After two Corona years with sometimes severe travel restrictions, the demand for summer vacation is high, organizers report. It might not be a good season for bargain hunters though.
The record-breaking inflation and the Ukraine war do not seem to curb people’s desire to travel in Germany after two years of Corona – on the contrary.
Tour operators are reporting a sharp increase in bookings for the summer, which have exceeded the level before the corona crisis for a few weeks. In addition, sun-seekers sometimes pay more for the most beautiful weeks of the year. For example, they booked longer vacations and more luxury hotels, explains industry leader Tui. Subsequent price increases or kerosene surcharges exclude Tui, Der Touristik and Co. for trips that have already been booked.
Association: Germans want to go on vacation again
“Holidays are at the top of the wish list of Germans this year after a long time, even rising energy costs and increasing inflation are not detracting from this wish,” says Norbert Fiebig, President of the German Travel Association (DRV) of the current situation.

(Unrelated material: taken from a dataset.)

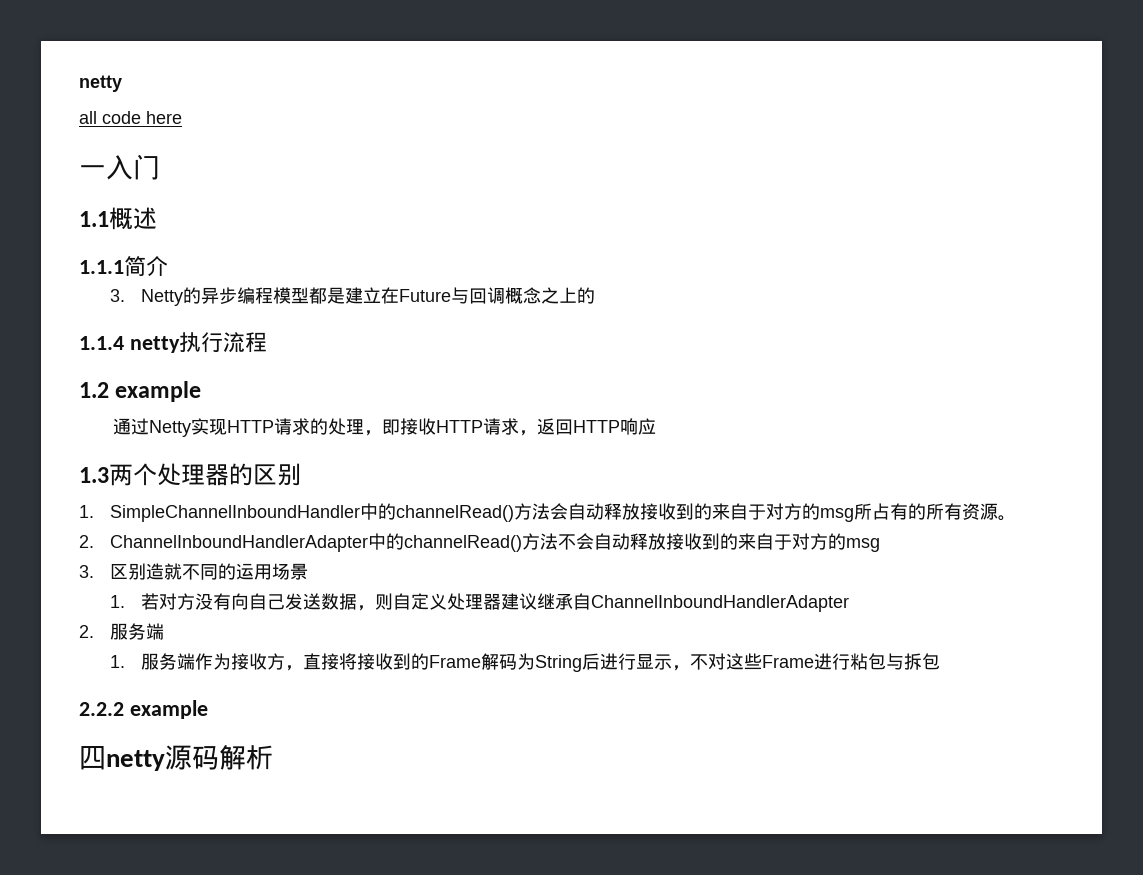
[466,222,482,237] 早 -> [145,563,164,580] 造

Instead, with an overall stable price level for package tours, people would spend even more on vacation this year.
Many organizers bought a large part of the flight and hotel contingents last year at the prices of the time. However, the closer the departure date gets, the more expensive it can be for last-minute travellers, because the trip may no longer be able to be served from the existing contingent. According to Tui boss Fritz Joussen, there could be fewer last-minute bargains this year.

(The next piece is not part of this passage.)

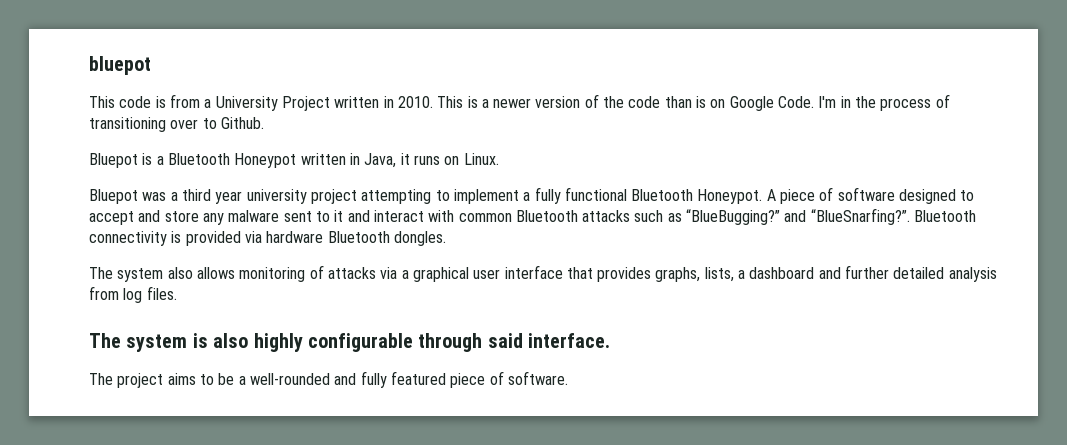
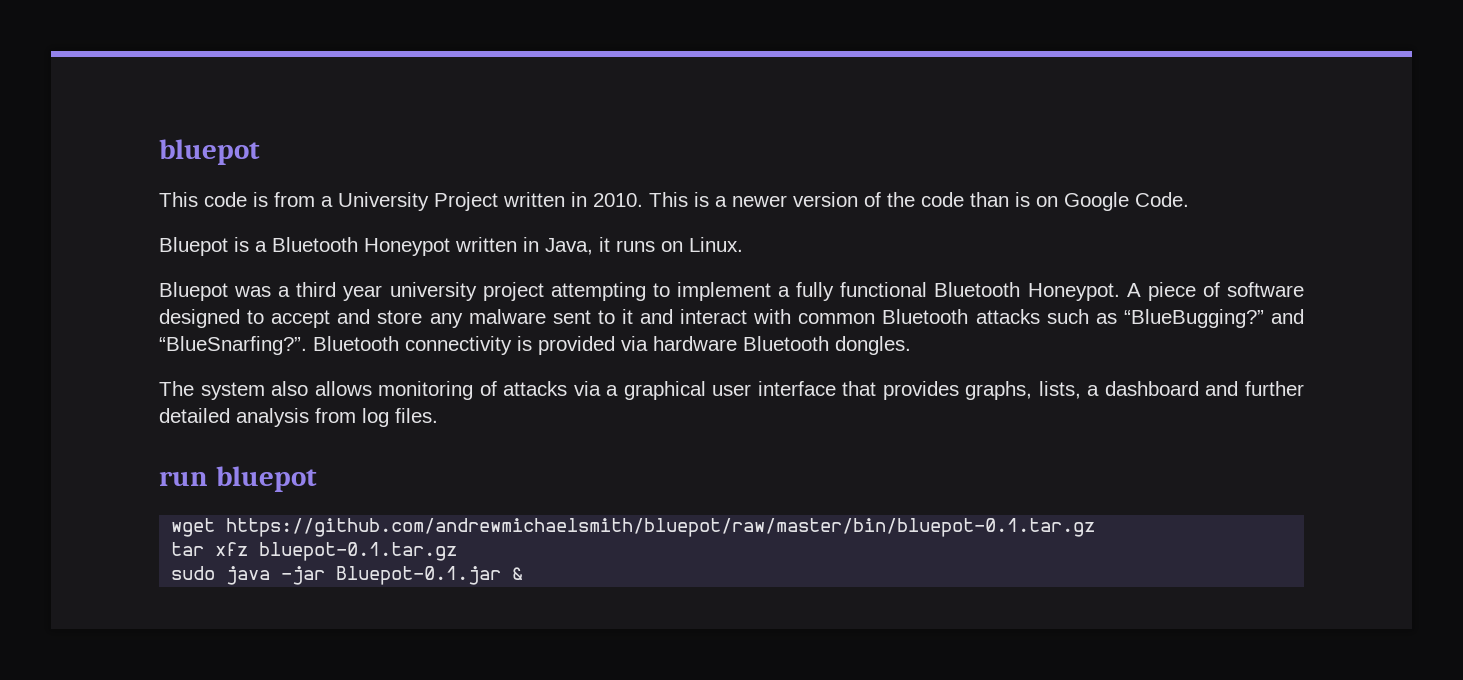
[818,94,950,111] [89,117,264,132] I'm in the process of transitioning over to Github. -> (1189, 199) none
[89,333,611,352] [89,371,568,388] The system is also highly configurable through said interface. // The project aims to be a well-rounded and fully featured piece of software. -> [159,466,317,492] [171,518,1096,537] [171,542,458,561] [171,566,524,585] run bluepot // wget https://github.com/andrewmichaelsmith/bluepot/raw/master/bin/bluepot-0.1.tar.gz // tar xfz bluepot-0.1.tar.gz // sudo java -jar Bluepot-0.1.jar &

According to a survey by GfK consumer researchers commissioned by the Bavarian Center for Tourism (BZT), 69 percent of those surveyed who generally travel would definitely like to go on vacation this summer. A low price is an important criterion for choosing a holiday destination for a third of those who want to travel and who have not yet booked or are still unsure.
Higher ticket prices due to energy costs
In any case, air passengers have to be prepared for higher ticket prices in the summer due to increased fuel costs as a result of the Ukraine war. The aviation groups Lufthansa and Air France-KLM point to this. “We have to pass rising costs on to our customers,” said Lufthansa CFO Remco Steenbergen recently.
The travel group FTI Group noticed a dent in bookings after the start of the Ukraine war. In the meantime, demand has picked up again, says FTI boss Ralph Schiller. “Incoming bookings are good for the entire period from the Easter holidays until autumn, and we are exceeding the pre-corona figures of 2019 in popular destinations.” According to Schiller, destinations around the Mediterranean, such as Croatia, Greece and Turkey, as well as Egypt, are particularly in demand. “Here it could be tight with the places on the coveted dates in the summer season.”
According to the organizer Alltours, they also feel “an enormous need to catch up”. The daily incoming bookings for the summer are currently between 40 and 80 percent higher than in the pre-corona summer of 2019. “There will definitely be no kerosene surcharge at Alltours for trips that have already been booked,” emphasizes a spokeswoman.
DER Touristik reports that prices for Turkey, the Balearic Islands and the Canary Islands are currently stable. Long-distance trips, for example to Thailand or the Caribbean, are even around five percent cheaper than last summer. Despite the significant increase in bookings, the company does not anticipate bottlenecks during peak travel times. “However, there is an extremely high demand for high-quality products. Above all, the destinations Turkey, Greece and the Balearic Islands are in great demand.”
Regardless of the current boom, according to the DRV, the sales of travel agencies and tour operators for the tourism year to date are still below the level of the comparable period of 2019 probably not yet reach this year, »Fiebig confirmed an earlier forecast. He was cautiously optimistic for 2023, despite the unpredictable course of the Ukraine war and increased inflation.